Causes & Consequences of Globalization
Globalization has changed the world economy forever. The growth of international trade has led to a reduction in poverty rates and has fueled technological progress. Small and large businesses alike can now sell their products across borders and reach a global audience. The removal of barriers among nations encourages the flow of goods, labor and capital, resulting in lower prices for customers and increased competition among companies. However, globalization remains a controversial topic.
Thousands of years ago, traders traveled long distances to exchange gold for food, clothing and other goods. As technology evolved, so did transportation and international trade. Today, companies worldwide can exchange goods and services, employ remote teams and communicate over the internet. Customers have access to more products than ever before and can choose from thousands of brands.
Modern technology is one of the primary factors leading to globalization. The advancements in this area led to major changes in the way people communicate, work and travel. Internet and phone services allow businesses and individuals alike to share information on the go. Countries and economies around the world are now interconnected. Digitalization has impacted the way companies work, deliver their products and interact with customers.
The developments in transportation play a major role too. Companies can deliver goods and services to customers worldwide within days. Other causes of globalization include the growth of global media, the reduction in tariff barriers and the increased mobility of labor. Additionally, the rapid growth of multinational corporations, such as IBM and Apple, is both a cause and consequence of globalization. These organizations create new jobs, foster innovation and drive economic growth.
Today, customers have access to both local and international brands at competitive prices. Domestic companies are competing with foreign firms, which leads to better products at lower rates for the end consumer. Small businesses can now expand their operations across the globe due to the advancements in technology.
Furthermore, companies can secure funding from abroad and take their operations to foreign markets. Multinational corporations have offices and branches worldwide, which allows them to reach a larger audience and stimulate economic growth in developing countries. These things would not have been possible without globalization.

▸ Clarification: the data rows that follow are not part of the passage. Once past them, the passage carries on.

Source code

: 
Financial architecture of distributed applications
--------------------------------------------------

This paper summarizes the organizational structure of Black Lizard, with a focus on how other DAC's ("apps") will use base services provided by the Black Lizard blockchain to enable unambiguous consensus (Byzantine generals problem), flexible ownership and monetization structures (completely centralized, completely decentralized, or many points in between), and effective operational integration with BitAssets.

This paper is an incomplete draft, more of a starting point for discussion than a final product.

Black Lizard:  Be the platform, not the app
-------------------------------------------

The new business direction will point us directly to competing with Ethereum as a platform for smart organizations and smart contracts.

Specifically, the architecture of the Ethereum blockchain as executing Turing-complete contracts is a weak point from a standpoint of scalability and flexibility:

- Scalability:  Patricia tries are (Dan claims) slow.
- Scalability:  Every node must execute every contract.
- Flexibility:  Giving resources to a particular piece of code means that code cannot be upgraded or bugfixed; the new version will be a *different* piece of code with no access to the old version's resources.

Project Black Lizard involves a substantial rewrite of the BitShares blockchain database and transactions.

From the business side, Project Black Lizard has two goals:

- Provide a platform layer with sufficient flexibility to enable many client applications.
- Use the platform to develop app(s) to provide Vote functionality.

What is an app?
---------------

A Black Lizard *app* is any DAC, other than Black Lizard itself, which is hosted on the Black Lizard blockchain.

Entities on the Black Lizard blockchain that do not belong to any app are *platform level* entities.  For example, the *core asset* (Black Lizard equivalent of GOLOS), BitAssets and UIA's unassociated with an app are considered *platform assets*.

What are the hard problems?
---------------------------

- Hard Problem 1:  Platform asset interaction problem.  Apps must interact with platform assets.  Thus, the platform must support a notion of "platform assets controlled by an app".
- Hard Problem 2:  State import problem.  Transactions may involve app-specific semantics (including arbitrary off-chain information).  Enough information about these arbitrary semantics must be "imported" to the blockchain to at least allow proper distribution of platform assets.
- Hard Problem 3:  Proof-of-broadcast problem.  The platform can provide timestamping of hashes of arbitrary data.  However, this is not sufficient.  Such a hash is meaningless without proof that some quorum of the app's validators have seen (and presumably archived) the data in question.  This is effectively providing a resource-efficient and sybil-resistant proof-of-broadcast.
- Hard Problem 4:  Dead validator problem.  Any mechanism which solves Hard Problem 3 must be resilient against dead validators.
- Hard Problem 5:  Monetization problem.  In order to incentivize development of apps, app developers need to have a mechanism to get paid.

Starting and running a business is no longer as challenging as it used to be. Manufacturers, for example, can supply raw materials from foreign countries to keep the costs low. An American company can hire employees remotely for less and target customers across the world. Small- and medium-sized firms can compete with industry leaders by leveraging the power of technology.
Globalization also encourages innovation and creativity. Companies are being pressured to develop better products and services to remain competitive. Modern technologies such as machine learning, video conferencing tools and cloud computing are now easily accessible. This makes processes more efficient and has a positive impact on the economy.
The factors leading to globalization have improved living standards, businesses and economies worldwide while bringing new challenges, such as economic inequality.
According to the 2018 World Inequality Report, there has been a significant rise in wealth inequality in the U.S., China and Canada between 1980 and 2016. Other sources say that the 62 richest people hold as much wealth as half of the world's population. The gap between social classes has been growing at a fast pace over the past decades.
Additionally, many firms exploit workers in developing countries. Domestic companies, on the other hand, find it difficult to attract and retain top talent. Millions of employees leave their home countries for higher-paying jobs abroad. Tax competition and tax avoidance are major problems as well.